Reproduce each of the following lines word for word.

**** SOURCE INFORMATION ****

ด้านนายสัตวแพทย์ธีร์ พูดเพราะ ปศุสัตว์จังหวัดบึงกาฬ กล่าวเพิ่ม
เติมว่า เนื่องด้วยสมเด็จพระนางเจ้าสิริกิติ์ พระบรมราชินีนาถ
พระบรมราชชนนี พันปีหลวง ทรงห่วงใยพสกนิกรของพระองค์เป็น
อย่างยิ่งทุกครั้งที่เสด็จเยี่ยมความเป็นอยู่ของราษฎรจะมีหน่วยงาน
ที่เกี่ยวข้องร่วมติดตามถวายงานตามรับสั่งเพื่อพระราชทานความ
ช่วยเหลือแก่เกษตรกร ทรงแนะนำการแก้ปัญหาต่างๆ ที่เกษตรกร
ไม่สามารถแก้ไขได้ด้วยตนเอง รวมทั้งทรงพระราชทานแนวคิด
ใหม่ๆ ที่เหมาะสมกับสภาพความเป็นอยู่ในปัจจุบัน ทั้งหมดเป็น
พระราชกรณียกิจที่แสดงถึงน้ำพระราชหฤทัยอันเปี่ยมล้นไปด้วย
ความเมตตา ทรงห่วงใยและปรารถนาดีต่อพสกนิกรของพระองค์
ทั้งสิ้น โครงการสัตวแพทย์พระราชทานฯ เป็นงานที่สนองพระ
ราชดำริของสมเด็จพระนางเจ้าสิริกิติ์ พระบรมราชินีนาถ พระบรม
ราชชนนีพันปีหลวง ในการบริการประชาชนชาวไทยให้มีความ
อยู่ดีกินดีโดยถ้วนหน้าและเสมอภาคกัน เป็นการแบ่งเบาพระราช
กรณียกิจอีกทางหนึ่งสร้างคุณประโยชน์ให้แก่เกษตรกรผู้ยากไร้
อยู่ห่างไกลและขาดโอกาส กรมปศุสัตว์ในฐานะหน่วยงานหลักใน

****

:: REPLY ::
ด้านนายสัตวแพทย์ธีร์ พูดเพราะ ปศุสัตว์จังหวัดบึงกาฬ กล่าวเพิ่ม
เติมว่า เนื่องด้วยสมเด็จพระนางเจ้าสิริกิติ์ พระบรมราชินีนาถ
พระบรมราชชนนี พันปีหลวง ทรงห่วงใยพสกนิกรของพระองค์เป็น
อย่างยิ่งทุกครั้งที่เสด็จเยี่ยมความเป็นอยู่ของราษฎรจะมีหน่วยงาน
ที่เกี่ยวข้องร่วมติดตามถวายงานตามรับสั่งเพื่อพระราชทานความ
ช่วยเหลือแก่เกษตรกร ทรงแนะนำการแก้ปัญหาต่างๆ ที่เกษตรกร
ไม่สามารถแก้ไขได้ด้วยตนเอง รวมทั้งทรงพระราชทานแนวคิด
ใหม่ๆ ที่เหมาะสมกับสภาพความเป็นอยู่ในปัจจุบัน ทั้งหมดเป็น
พระราชกรณียกิจที่แสดงถึงน้ำพระราชหฤทัยอันเปี่ยมล้นไปด้วย
ความเมตตา ทรงห่วงใยและปรารถนาดีต่อพสกนิกรของพระองค์
ทั้งสิ้น โครงการสัตวแพทย์พระราชทานฯ เป็นงานที่สนองพระ
ราชดำริของสมเด็จพระนางเจ้าสิริกิติ์ พระบรมราชินีนาถ พระบรม
ราชชนนีพันปีหลวง ในการบริการประชาชนชาวไทยให้มีความ
อยู่ดีกินดีโดยถ้วนหน้าและเสมอภาคกัน เป็นการแบ่งเบาพระราช
กรณียกิจอีกทางหนึ่งสร้างคุณประโยชน์ให้แก่เกษตรกรผู้ยากไร้
อยู่ห่างไกลและขาดโอกาส กรมปศุสัตว์ในฐานะหน่วยงานหลักใน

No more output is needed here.